EXERCISE INSTRUCTIONS: Pictures must not be copied, but every entry must be reproduced exactly.

(Plain-text document sources)

Start of Block

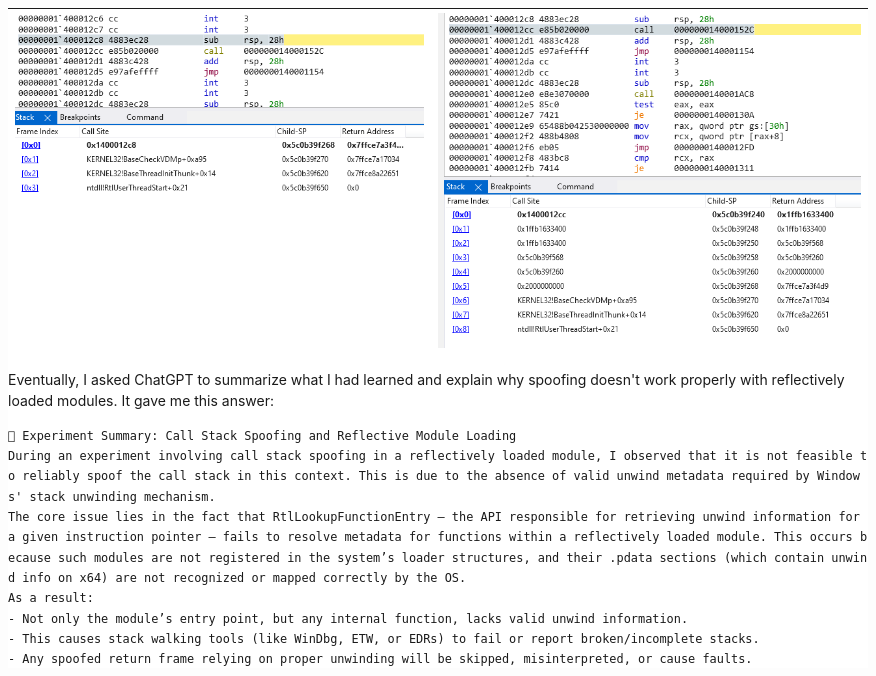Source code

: | ![](./images/WindbgWithoutMS_RtlAddFunctionTable_stack2.png) | ![](./images/WindbgWithoutMS_RtlAddFunctionTable_stack3.png) |
|-----------------|-----------------|

Eventually, I asked ChatGPT to summarize what I had learned and explain why spoofing doesn't work properly with reflectively loaded modules. It gave me this answer:

```
🧪 Experiment Summary: Call Stack Spoofing and Reflective Module Loading
During an experiment involving call stack spoofing in a reflectively loaded module, I observed that it is not feasible to reliably spoof the call stack in this context. This is due to the absence of valid unwind metadata required by Windows' stack unwinding mechanism.
The core issue lies in the fact that RtlLookupFunctionEntry — the API responsible for retrieving unwind information for a given instruction pointer — fails to resolve metadata for functions within a reflectively loaded module. This occurs because such modules are not registered in the system’s loader structures, and their .pdata sections (which contain unwind info on x64) are not recognized or mapped correctly by the OS.
As a result:
- Not only the module’s entry point, but any internal function, lacks valid unwind information.
- This causes stack walking tools (like WinDbg, ETW, or EDRs) to fail or report broken/incomplete stacks.
- Any spoofed return frame relying on proper unwinding will be skipped, misinterpreted, or cause faults.
```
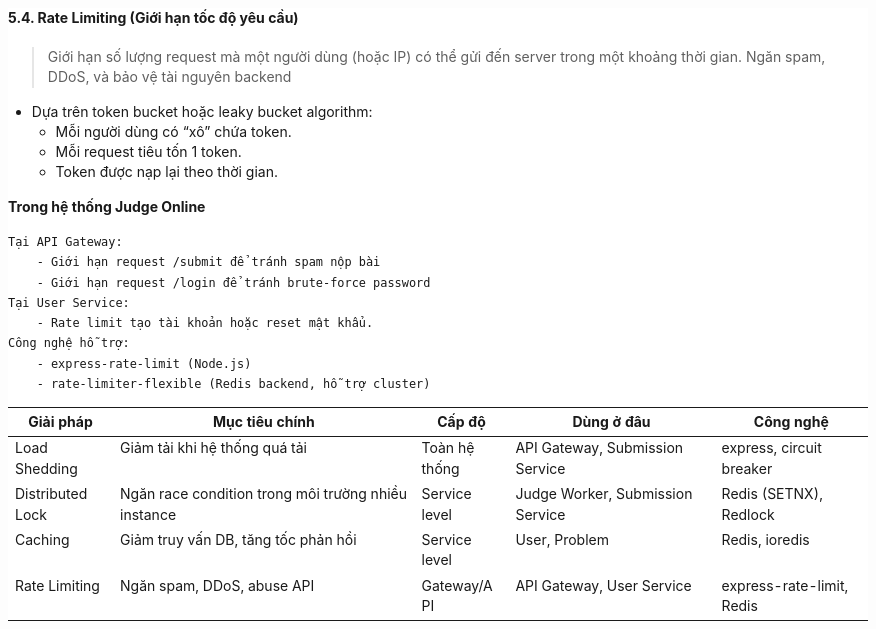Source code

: #### 5.4. Rate Limiting (Giới hạn tốc độ yêu cầu)
>Giới hạn số lượng request mà một người dùng (hoặc IP) có thể gửi đến server trong một khoảng thời gian. Ngăn spam, DDoS, và bảo vệ tài nguyên backend

- Dựa trên token bucket hoặc leaky bucket algorithm:
    - Mỗi người dùng có “xô” chứa token.
    - Mỗi request tiêu tốn 1 token.
    - Token được nạp lại theo thời gian.

**Trong hệ thống Judge Online**
```
Tại API Gateway:
    - Giới hạn request /submit để tránh spam nộp bài
    - Giới hạn request /login để tránh brute-force password
Tại User Service:
    - Rate limit tạo tài khoản hoặc reset mật khẩu.
Công nghệ hỗ trợ:
    - express-rate-limit (Node.js)
    - rate-limiter-flexible (Redis backend, hỗ trợ cluster)
```

| Giải pháp | Mục tiêu chính | Cấp độ | Dùng ở đâu | Công nghệ |
|-----------|----------------|--------|------------|-----------|
|Load Shedding|Giảm tải khi hệ thống quá tải|Toàn hệ thống|API Gateway, Submission Service|express, circuit breaker|
|Distributed Lock|Ngăn race condition trong môi trường nhiều instance|Service level|Judge Worker, Submission Service|Redis (SETNX), Redlock|
|Caching| Giảm truy vấn DB, tăng tốc phản hồi|Service level|User, Problem|Redis, ioredis|
|Rate Limiting|Ngăn spam, DDoS, abuse API|Gateway/API|API Gateway, User Service|express-rate-limit, Redis|
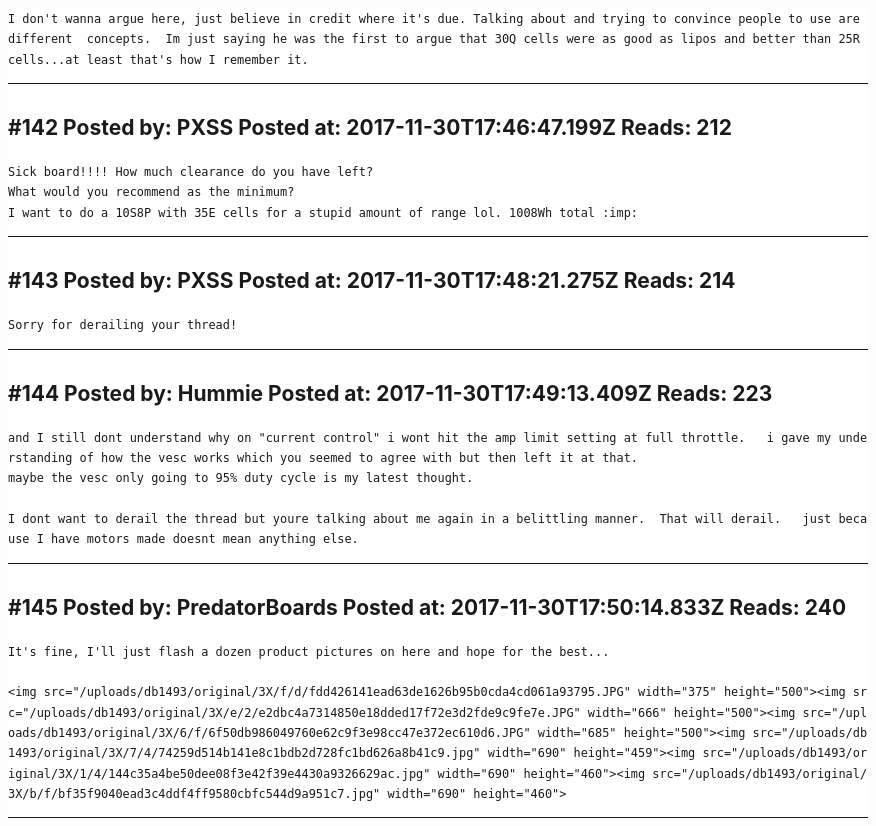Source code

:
 ```
I don't wanna argue here, just believe in credit where it's due. Talking about and trying to convince people to use are different  concepts.  Im just saying he was the first to argue that 30Q cells were as good as lipos and better than 25R cells...at least that's how I remember it.
```

---
## \#142 Posted by: PXSS Posted at: 2017-11-30T17:46:47.199Z Reads: 212

```
Sick board!!!! How much clearance do you have left?
What would you recommend as the minimum?
I want to do a 10S8P with 35E cells for a stupid amount of range lol. 1008Wh total :imp:
```

---
## \#143 Posted by: PXSS Posted at: 2017-11-30T17:48:21.275Z Reads: 214

```
Sorry for derailing your thread!
```

---
## \#144 Posted by: Hummie Posted at: 2017-11-30T17:49:13.409Z Reads: 223

```
and I still dont understand why on "current control" i wont hit the amp limit setting at full throttle.   i gave my understanding of how the vesc works which you seemed to agree with but then left it at that.  
maybe the vesc only going to 95% duty cycle is my latest thought.  

I dont want to derail the thread but youre talking about me again in a belittling manner.  That will derail.   just because I have motors made doesnt mean anything else.
```

---
## \#145 Posted by: PredatorBoards Posted at: 2017-11-30T17:50:14.833Z Reads: 240

```
It's fine, I'll just flash a dozen product pictures on here and hope for the best...

<img src="/uploads/db1493/original/3X/f/d/fdd426141ead63de1626b95b0cda4cd061a93795.JPG" width="375" height="500"><img src="/uploads/db1493/original/3X/e/2/e2dbc4a7314850e18dded17f72e3d2fde9c9fe7e.JPG" width="666" height="500"><img src="/uploads/db1493/original/3X/6/f/6f50db986049760e62c9f3e98cc47e372ec610d6.JPG" width="685" height="500"><img src="/uploads/db1493/original/3X/7/4/74259d514b141e8c1bdb2d728fc1bd626a8b41c9.jpg" width="690" height="459"><img src="/uploads/db1493/original/3X/1/4/144c35a4be50dee08f3e42f39e4430a9326629ac.jpg" width="690" height="460"><img src="/uploads/db1493/original/3X/b/f/bf35f9040ead3c4ddf4ff9580cbfc544d9a951c7.jpg" width="690" height="460">
```

---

End of Block

EXPECTED ANSWER:
Source code

: | ![](./images/WindbgWithoutMS_RtlAddFunctionTable_stack2.png) | ![](./images/WindbgWithoutMS_RtlAddFunctionTable_stack3.png) |
|-----------------|-----------------|

Eventually, I asked ChatGPT to summarize what I had learned and explain why spoofing doesn't work properly with reflectively loaded modules. It gave me this answer:

```
🧪 Experiment Summary: Call Stack Spoofing and Reflective Module Loading
During an experiment involving call stack spoofing in a reflectively loaded module, I observed that it is not feasible to reliably spoof the call stack in this context. This is due to the absence of valid unwind metadata required by Windows' stack unwinding mechanism.
The core issue lies in the fact that RtlLookupFunctionEntry — the API responsible for retrieving unwind information for a given instruction pointer — fails to resolve metadata for functions within a reflectively loaded module. This occurs because such modules are not registered in the system’s loader structures, and their .pdata sections (which contain unwind info on x64) are not recognized or mapped correctly by the OS.
As a result:
- Not only the module’s entry point, but any internal function, lacks valid unwind information.
- This causes stack walking tools (like WinDbg, ETW, or EDRs) to fail or report broken/incomplete stacks.
- Any spoofed return frame relying on proper unwinding will be skipped, misinterpreted, or cause faults.
```
Source code

: #### 5.4. Rate Limiting (Giới hạn tốc độ yêu cầu)
>Giới hạn số lượng request mà một người dùng (hoặc IP) có thể gửi đến server trong một khoảng thời gian. Ngăn spam, DDoS, và bảo vệ tài nguyên backend

- Dựa trên token bucket hoặc leaky bucket algorithm:
    - Mỗi người dùng có “xô” chứa token.
    - Mỗi request tiêu tốn 1 token.
    - Token được nạp lại theo thời gian.

**Trong hệ thống Judge Online**
```
Tại API Gateway:
    - Giới hạn request /submit để tránh spam nộp bài
    - Giới hạn request /login để tránh brute-force password
Tại User Service:
    - Rate limit tạo tài khoản hoặc reset mật khẩu.
Công nghệ hỗ trợ:
    - express-rate-limit (Node.js)
    - rate-limiter-flexible (Redis backend, hỗ trợ cluster)
```

| Giải pháp | Mục tiêu chính | Cấp độ | Dùng ở đâu | Công nghệ |
|-----------|----------------|--------|------------|-----------|
|Load Shedding|Giảm tải khi hệ thống quá tải|Toàn hệ thống|API Gateway, Submission Service|express, circuit breaker|
|Distributed Lock|Ngăn race condition trong môi trường nhiều instance|Service level|Judge Worker, Submission Service|Redis (SETNX), Redlock|
|Caching| Giảm truy vấn DB, tăng tốc phản hồi|Service level|User, Problem|Redis, ioredis|
|Rate Limiting|Ngăn spam, DDoS, abuse API|Gateway/API|API Gateway, User Service|express-rate-limit, Redis|
Source code

:
 ```
I don't wanna argue here, just believe in credit where it's due. Talking about and trying to convince people to use are different  concepts.  Im just saying he was the first to argue that 30Q cells were as good as lipos and better than 25R cells...at least that's how I remember it.
```

---
## \#142 Posted by: PXSS Posted at: 2017-11-30T17:46:47.199Z Reads: 212

```
Sick board!!!! How much clearance do you have left?
What would you recommend as the minimum?
I want to do a 10S8P with 35E cells for a stupid amount of range lol. 1008Wh total :imp:
```

---
## \#143 Posted by: PXSS Posted at: 2017-11-30T17:48:21.275Z Reads: 214

```
Sorry for derailing your thread!
```

---
## \#144 Posted by: Hummie Posted at: 2017-11-30T17:49:13.409Z Reads: 223

```
and I still dont understand why on "current control" i wont hit the amp limit setting at full throttle.   i gave my understanding of how the vesc works which you seemed to agree with but then left it at that.  
maybe the vesc only going to 95% duty cycle is my latest thought.  

I dont want to derail the thread but youre talking about me again in a belittling manner.  That will derail.   just because I have motors made doesnt mean anything else.
```

---
## \#145 Posted by: PredatorBoards Posted at: 2017-11-30T17:50:14.833Z Reads: 240

```
It's fine, I'll just flash a dozen product pictures on here and hope for the best...

<img src="/uploads/db1493/original/3X/f/d/fdd426141ead63de1626b95b0cda4cd061a93795.JPG" width="375" height="500"><img src="/uploads/db1493/original/3X/e/2/e2dbc4a7314850e18dded17f72e3d2fde9c9fe7e.JPG" width="666" height="500"><img src="/uploads/db1493/original/3X/6/f/6f50db986049760e62c9f3e98cc47e372ec610d6.JPG" width="685" height="500"><img src="/uploads/db1493/original/3X/7/4/74259d514b141e8c1bdb2d728fc1bd626a8b41c9.jpg" width="690" height="459"><img src="/uploads/db1493/original/3X/1/4/144c35a4be50dee08f3e42f39e4430a9326629ac.jpg" width="690" height="460"><img src="/uploads/db1493/original/3X/b/f/bf35f9040ead3c4ddf4ff9580cbfc544d9a951c7.jpg" width="690" height="460">
```

---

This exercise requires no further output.